After descending the piling and taking in all the little crabs, anemones, seastars, sculpins, and critters that call it home, we finally reached the bottom. To the east, the bottom broke away quickly, but I could see the shadows of parts of a barge looming above the silty substrate. The first part of the barge was massive, but relatively flat and featureless, with a few small rockfish, sea stars, anemones, and greenlings hanging about in the limited cover. However, soon we reached the heavily deteriorated parts of the barge - very rugged indeed, with metal fixtures sticking up through piles of collapsed and decomposing wood.

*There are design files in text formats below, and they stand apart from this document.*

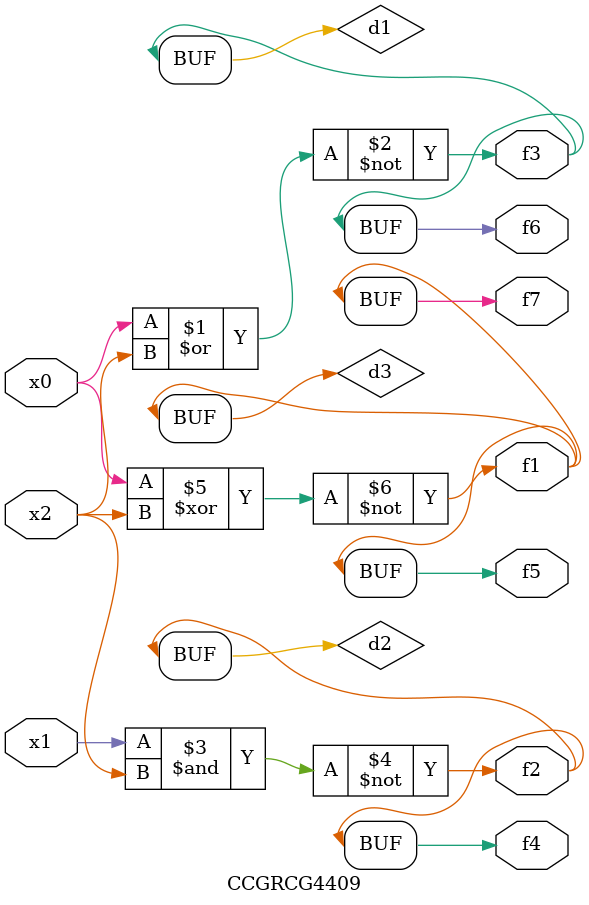
<source format=v>
module CCGRCG4409(
	input x0, x1, x2,
	output f1, f2, f3, f4, f5, f6, f7
);

	wire d1, d2, d3;

	nor (d1, x0, x2);
	nand (d2, x1, x2);
	xnor (d3, x0, x2);
	assign f1 = d3;
	assign f2 = d2;
	assign f3 = d1;
	assign f4 = d2;
	assign f5 = d3;
	assign f6 = d1;
	assign f7 = d3;
endmodule

</source>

With vis approaching 40 feet, it was a beautiful scene. Looking thought he ragged structure backlit by sunlight from the surface created a beautiful portrait. Like a massive silver cloud, a huge school of thousands of Shiner Perch was hovering on the wrecks. I slowly approached the school, and let them engulf me. In the midst of the school, Striped Seaperch and Pile Perch were conducting their mating rituals, with some of the Pile Perch acting very territorial to fish of like species.
After cruising the tops of the old decaying barges, I spent some time inspecting the sides of the barges. Here is where I found numerous small Lingcod, Red Irish Lords, Buffalo Sculpins, Tidepool Sculpins, Painted Greenling, Brown and Copper Rockfish, gunnels, more gunnels, a HUGE warbonnet (~12inches long), and a small octopus, which spent a few minutes checking me out with a hand shake and jetting off.
The barges are very decomposed. I believe there might be three barges here, however, it is next to impossible to tell where one stops and another starts. We are always wary of the countless old rusty metal nails, snags, and spikes on these barges, any one of which can puncture a suit, sang some lose gear, or worse.
After a good 25 minutes inspecting the barges (which must span close to a hundred yards), I swam into the light current to the north. Maybe 25-30 yards from the barges we ran into an old sunken pleasure boat - well stripped, but standing none-the less.
After a few minutes circling the boat, I swam off to the north again against the light current. After maybe another 75 yards, I saw the edge of the "ballast pile" in the distance. The ballast pile is just that - it field of small rocks that were used as ballast at one time on barges. Littered in amongst these small rocks are some very large rocks and boulder, which offer some excellent habitat for some of the more prestigious PNW marine creature. On this dive, we found a large Giant Pacific Octopus hiding in one of the many dens under a large rock, and a small juvenile Wolf-eel. Look for the tell-tale signs of discarded crab shells at the entrance of Giant Pacific Octopus dens. Also prominent in the area are Lingcod, rockfish, greenling, more perch, and gunnels that appear to be everywhere. We also had a Dogfish and Ratfish visit us briefly on this dive. Sunflower Stars, Morning Stars, Sun Stars, Ochre Stars, and Pink Short Spined Stars added more color to the substrate, as did a few beautiful, large sand anemones.
After a good 25 minutes of checking things out at the ballast pile, it was time to start leisurely heading back - this time swimming with the mild current making the return trip very easy. For a safety stop, I swam back up the shelf and spent about 10 minutes by a patch of eel grass in 17 fsw, watching the Rock Sole prominently swim about, and even more Pile Perch conducting courting rituals. Then, the dive was over, and for the first time in five dives here, I was sad that it was. Good vis just rocks. I love October diving!